Copy out the stretch of lines from the one containing "red gradient underline" through the one containing "delete the upper and lower horizontal lines", reproducing each line unchanged.

-- Opening Marker --

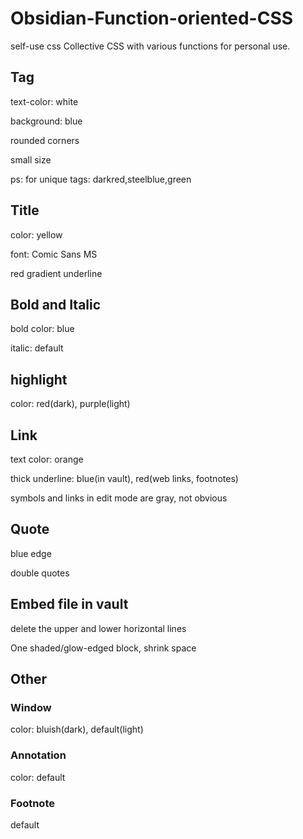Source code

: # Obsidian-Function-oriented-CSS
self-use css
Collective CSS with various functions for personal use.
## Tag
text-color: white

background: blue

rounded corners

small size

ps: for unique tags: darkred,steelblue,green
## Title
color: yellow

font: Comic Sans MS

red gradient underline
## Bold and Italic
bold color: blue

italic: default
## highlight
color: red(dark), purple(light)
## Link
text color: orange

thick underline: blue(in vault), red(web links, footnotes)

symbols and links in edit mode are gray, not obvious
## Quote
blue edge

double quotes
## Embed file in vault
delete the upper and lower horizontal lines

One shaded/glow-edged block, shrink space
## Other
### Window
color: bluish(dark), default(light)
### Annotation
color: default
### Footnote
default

-- Closing Marker --
-- Opening Marker --

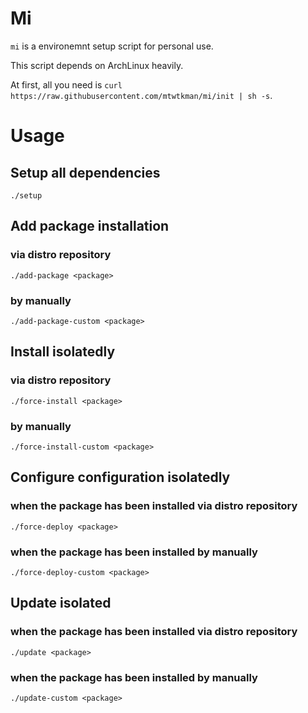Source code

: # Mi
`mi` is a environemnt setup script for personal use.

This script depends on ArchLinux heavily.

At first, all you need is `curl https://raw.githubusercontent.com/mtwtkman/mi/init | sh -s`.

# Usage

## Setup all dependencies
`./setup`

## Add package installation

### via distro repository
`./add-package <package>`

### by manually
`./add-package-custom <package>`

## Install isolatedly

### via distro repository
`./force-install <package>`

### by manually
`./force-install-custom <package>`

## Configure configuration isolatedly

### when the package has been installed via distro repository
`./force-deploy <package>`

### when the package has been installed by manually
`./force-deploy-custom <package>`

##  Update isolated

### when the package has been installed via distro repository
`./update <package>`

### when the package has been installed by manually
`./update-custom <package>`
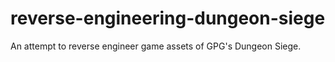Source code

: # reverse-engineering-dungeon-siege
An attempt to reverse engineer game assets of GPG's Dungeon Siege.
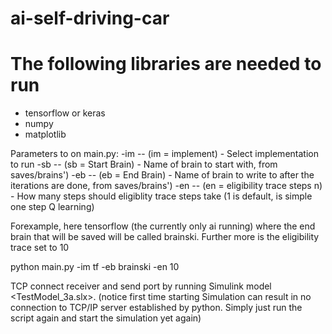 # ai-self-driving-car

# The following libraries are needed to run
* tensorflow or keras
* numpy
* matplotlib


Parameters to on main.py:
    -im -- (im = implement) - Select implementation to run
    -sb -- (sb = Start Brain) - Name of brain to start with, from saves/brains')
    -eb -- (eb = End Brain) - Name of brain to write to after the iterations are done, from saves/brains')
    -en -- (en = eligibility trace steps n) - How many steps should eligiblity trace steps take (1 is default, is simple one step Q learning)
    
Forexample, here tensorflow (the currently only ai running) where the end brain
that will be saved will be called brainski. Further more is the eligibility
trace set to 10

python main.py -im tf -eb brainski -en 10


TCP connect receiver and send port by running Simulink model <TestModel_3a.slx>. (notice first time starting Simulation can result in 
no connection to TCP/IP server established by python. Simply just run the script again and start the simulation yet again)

-- Closing Marker --

Answer section »
red gradient underline
## Bold and Italic
bold color: blue

italic: default
## highlight
color: red(dark), purple(light)
## Link
text color: orange

thick underline: blue(in vault), red(web links, footnotes)

symbols and links in edit mode are gray, not obvious
## Quote
blue edge

double quotes
## Embed file in vault
delete the upper and lower horizontal lines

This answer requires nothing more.